Corporate mergers are often painted as welcome happenings. Larger, more successful companies buy smaller ones to bolster their efficiency and infect them with a more productive corporate culture. Efficiency gains should translate into increased productivity and ultimately into growing profits which then are reinvested in company capital and also distributed to employees. As long as a certain degree of fruitful competition remains, the pros should prevail.
But as enlightening research by American economist Simcha Barkai indicates, portraited in a recent article on VICE, this common trickle-down effect fails to materialise. Rather, Barkai finds that as corporations get bigger, the labour share in the non-financial corporate sector (encompassing 80 million (!) workers), declines significantly. Today, on average 10 percent fewer company profits are going to labour as compared to 30 years ago.
What could explain this remarkable drop? The most prominent story goes like this: Digitalisation and increased automation mean that more efficient machines and robots are taking the jobs. Fewer jobs mean less investment in wages and benefits which are comprised together in the labour share. But if this explanation would hold, all other things equal, we should observe roughly an even trade-off between labour share and capital investment. However, most notably Barkai finds no such trade-off. Actually, he observes an even more significant drop in capital share (-30%) as compared to labour, while overall profits remain steady on the rise.
So, where’s all that money going? Company concentration and increased merger activity seem to be the problem. After all, the trend of decreasing labour and capital shares are significantly more prominent in companies facing less competition. Here it seems much easier for capital to extract profits instead of reinvesting them for more competitive means. Firms facing challenging competition in more dynamic markets can’t afford such behaviour.

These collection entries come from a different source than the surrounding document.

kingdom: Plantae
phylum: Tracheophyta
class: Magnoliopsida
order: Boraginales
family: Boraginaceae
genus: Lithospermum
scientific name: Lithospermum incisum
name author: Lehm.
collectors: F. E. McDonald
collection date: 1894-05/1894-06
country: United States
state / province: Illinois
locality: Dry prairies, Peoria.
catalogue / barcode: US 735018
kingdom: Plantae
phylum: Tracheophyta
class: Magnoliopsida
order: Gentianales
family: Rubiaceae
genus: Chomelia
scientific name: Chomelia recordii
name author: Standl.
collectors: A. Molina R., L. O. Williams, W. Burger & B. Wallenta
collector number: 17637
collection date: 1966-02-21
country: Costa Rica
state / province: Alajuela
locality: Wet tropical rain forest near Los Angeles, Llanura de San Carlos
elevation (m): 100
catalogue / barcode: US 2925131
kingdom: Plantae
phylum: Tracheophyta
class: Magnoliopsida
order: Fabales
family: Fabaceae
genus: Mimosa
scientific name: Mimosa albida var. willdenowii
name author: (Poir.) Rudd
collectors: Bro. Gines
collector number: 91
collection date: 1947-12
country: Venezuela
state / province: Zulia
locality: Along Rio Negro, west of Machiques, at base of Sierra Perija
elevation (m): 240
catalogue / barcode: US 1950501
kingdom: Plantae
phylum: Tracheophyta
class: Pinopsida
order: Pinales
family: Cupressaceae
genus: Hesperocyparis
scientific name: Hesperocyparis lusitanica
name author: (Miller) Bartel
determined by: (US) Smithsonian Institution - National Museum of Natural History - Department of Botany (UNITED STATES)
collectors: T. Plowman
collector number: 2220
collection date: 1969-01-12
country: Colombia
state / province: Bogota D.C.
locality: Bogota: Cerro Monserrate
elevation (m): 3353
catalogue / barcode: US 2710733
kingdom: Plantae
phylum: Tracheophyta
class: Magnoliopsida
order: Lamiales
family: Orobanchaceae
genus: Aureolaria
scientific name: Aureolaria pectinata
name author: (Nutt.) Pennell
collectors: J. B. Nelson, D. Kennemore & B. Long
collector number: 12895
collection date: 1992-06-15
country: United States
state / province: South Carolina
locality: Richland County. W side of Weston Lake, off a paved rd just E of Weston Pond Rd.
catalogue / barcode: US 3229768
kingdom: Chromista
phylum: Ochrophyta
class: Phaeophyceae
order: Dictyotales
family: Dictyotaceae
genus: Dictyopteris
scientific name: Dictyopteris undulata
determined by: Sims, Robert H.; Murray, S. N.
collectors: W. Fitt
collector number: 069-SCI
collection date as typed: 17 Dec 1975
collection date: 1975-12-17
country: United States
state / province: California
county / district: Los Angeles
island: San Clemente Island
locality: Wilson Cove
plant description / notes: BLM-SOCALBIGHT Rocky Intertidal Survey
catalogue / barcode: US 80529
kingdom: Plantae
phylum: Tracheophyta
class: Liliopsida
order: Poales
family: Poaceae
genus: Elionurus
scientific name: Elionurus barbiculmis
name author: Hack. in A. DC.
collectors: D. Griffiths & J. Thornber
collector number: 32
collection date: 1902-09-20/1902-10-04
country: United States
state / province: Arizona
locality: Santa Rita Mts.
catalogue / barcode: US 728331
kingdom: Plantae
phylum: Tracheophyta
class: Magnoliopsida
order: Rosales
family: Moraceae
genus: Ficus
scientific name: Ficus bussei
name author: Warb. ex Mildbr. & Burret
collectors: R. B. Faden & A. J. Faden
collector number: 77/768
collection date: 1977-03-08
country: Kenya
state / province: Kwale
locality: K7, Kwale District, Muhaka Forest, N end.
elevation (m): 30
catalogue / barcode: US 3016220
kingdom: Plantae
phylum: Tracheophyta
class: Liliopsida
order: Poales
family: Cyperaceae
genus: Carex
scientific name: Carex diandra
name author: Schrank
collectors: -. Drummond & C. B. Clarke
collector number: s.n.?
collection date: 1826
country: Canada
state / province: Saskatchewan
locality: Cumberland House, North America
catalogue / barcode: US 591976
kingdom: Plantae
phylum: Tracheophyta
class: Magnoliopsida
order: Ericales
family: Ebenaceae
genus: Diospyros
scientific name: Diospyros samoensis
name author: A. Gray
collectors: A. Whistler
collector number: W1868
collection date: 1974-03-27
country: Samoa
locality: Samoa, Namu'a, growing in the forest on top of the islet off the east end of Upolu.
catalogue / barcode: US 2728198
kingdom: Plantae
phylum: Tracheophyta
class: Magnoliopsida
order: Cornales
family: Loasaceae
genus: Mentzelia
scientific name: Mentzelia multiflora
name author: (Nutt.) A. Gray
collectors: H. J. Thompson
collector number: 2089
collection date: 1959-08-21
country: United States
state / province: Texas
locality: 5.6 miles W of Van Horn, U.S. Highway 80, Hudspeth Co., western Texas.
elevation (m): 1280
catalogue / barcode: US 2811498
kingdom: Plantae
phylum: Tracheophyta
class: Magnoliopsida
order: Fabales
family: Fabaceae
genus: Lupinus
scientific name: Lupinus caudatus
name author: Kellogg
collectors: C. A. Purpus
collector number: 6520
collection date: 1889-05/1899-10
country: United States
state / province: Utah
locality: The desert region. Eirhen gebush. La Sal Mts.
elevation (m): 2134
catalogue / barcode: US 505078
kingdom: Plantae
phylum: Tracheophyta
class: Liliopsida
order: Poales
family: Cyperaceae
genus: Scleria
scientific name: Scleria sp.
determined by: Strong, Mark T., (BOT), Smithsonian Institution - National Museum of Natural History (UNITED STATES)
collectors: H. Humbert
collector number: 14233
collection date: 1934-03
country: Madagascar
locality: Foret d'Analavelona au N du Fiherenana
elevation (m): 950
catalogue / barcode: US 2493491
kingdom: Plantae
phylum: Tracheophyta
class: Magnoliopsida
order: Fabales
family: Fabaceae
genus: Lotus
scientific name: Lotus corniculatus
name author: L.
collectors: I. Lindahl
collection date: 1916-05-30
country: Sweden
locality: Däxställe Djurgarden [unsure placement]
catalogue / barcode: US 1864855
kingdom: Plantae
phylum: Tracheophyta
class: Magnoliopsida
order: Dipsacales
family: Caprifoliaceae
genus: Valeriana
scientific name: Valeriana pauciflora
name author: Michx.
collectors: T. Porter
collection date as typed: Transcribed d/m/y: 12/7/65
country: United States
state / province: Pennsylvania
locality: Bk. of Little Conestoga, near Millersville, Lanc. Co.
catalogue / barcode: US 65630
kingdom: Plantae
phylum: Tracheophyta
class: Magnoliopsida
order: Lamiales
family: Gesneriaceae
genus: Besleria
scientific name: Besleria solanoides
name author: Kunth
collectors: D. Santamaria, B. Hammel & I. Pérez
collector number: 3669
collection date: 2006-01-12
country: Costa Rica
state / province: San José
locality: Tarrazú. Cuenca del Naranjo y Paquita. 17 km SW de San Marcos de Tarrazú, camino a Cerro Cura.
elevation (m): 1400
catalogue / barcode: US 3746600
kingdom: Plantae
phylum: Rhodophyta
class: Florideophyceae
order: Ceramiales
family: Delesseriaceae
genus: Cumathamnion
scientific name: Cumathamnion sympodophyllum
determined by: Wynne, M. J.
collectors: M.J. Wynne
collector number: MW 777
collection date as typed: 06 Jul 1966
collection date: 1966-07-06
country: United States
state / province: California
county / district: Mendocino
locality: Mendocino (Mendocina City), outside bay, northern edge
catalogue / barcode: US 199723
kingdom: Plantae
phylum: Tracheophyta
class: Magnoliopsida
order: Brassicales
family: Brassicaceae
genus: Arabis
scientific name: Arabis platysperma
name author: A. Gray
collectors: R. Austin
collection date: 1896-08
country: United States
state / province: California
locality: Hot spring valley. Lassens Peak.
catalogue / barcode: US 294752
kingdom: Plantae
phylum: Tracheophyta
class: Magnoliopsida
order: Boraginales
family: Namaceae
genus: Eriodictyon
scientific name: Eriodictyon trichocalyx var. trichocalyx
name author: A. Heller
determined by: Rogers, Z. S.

Thus, Barkai crucially reminds us that corporate concentration does not only hamper competition and influences price setting, but also reduces firm investment, undermines efficiency, and leads to increased inequality between capital and labour.
Against these findings, the question that managers of superstar firms in the non-financial corporate sector should probably ask themselves is who will pay for the products they’re producing at the end of the day, if the labour share of their own employees keeps falling and falling.
Dustin Voss is an entering PhD student in the European Institute of the London School of Economics.